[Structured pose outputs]
[Start of Attachment]

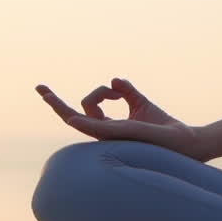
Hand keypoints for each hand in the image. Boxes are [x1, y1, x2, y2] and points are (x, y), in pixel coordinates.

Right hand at [35, 77, 209, 160]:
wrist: (183, 141)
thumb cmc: (163, 127)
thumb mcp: (141, 103)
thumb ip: (127, 92)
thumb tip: (114, 80)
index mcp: (109, 127)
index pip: (84, 112)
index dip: (75, 99)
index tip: (103, 86)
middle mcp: (105, 133)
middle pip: (72, 117)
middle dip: (55, 103)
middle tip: (39, 86)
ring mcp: (109, 136)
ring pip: (84, 114)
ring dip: (97, 95)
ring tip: (119, 92)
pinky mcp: (119, 135)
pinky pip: (97, 127)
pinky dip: (84, 122)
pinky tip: (73, 118)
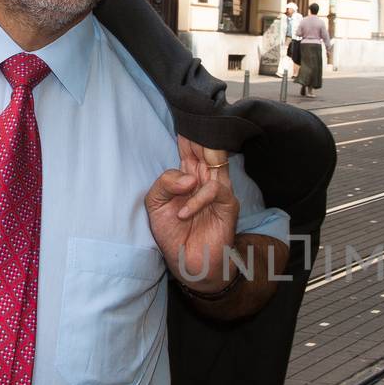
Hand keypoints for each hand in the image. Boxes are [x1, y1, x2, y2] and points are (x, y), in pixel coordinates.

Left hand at [145, 136, 239, 291]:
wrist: (187, 263)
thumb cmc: (173, 234)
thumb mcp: (156, 204)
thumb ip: (164, 183)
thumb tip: (187, 178)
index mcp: (188, 176)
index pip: (190, 149)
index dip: (187, 136)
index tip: (181, 121)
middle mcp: (205, 179)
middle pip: (207, 148)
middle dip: (199, 138)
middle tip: (189, 130)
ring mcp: (218, 190)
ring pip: (216, 161)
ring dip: (201, 163)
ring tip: (185, 185)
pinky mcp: (227, 204)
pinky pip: (215, 191)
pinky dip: (198, 199)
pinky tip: (184, 213)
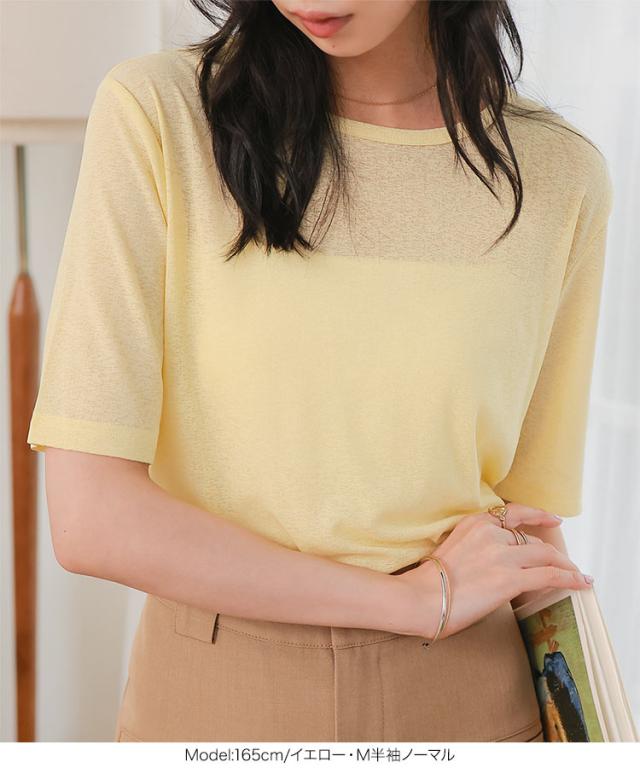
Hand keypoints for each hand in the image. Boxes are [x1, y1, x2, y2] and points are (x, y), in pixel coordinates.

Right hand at [394, 502, 591, 641]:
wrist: (419, 597)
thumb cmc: (429, 582)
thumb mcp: (453, 548)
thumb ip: (477, 546)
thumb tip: (495, 562)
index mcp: (475, 523)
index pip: (514, 513)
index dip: (538, 515)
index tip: (552, 518)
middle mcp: (491, 533)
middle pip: (532, 539)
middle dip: (552, 552)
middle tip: (564, 563)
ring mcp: (501, 555)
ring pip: (546, 555)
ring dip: (565, 566)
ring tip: (576, 575)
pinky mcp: (510, 579)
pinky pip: (550, 575)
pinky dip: (570, 579)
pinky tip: (581, 583)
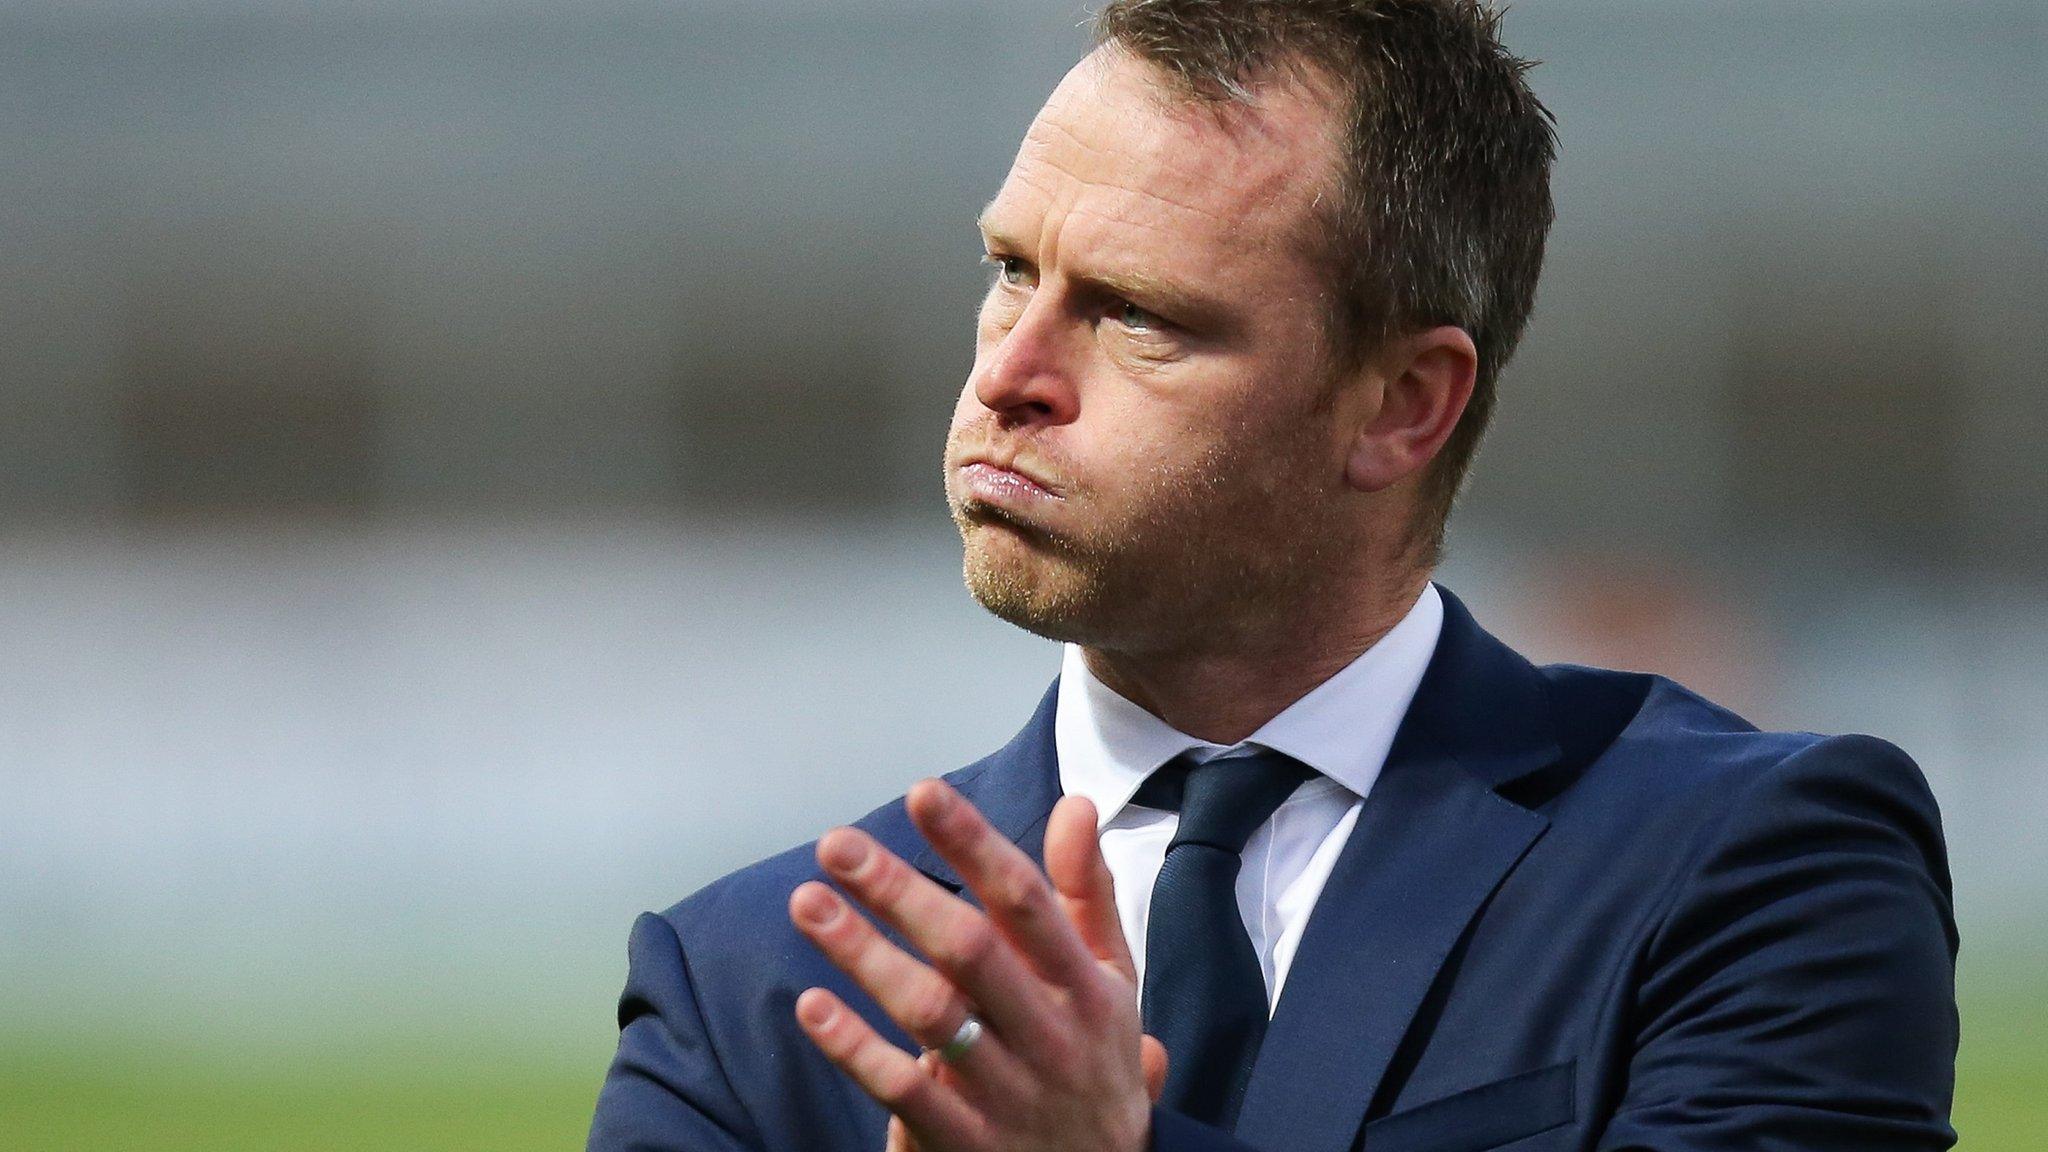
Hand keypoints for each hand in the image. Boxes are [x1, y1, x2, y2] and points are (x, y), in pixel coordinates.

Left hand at [787, 779, 1169, 1151]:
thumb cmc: (1096, 1063)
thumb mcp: (1113, 980)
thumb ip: (1085, 893)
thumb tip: (1073, 804)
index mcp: (1084, 985)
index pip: (1026, 901)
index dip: (974, 843)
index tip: (923, 793)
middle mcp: (1048, 1034)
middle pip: (970, 950)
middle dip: (900, 891)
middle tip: (838, 844)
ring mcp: (1005, 1092)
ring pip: (930, 1014)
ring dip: (863, 954)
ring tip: (808, 903)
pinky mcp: (963, 1142)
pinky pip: (904, 1091)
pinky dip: (855, 1048)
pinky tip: (813, 1004)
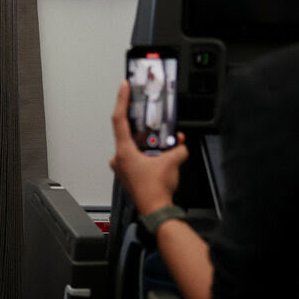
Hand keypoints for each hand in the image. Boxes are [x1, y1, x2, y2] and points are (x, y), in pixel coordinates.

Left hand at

[End of Attachment]

**What needs to be done**
For each line above that has the word "Left", add one to a tally, and report the final tally alone.

**Answer for this exercise**
3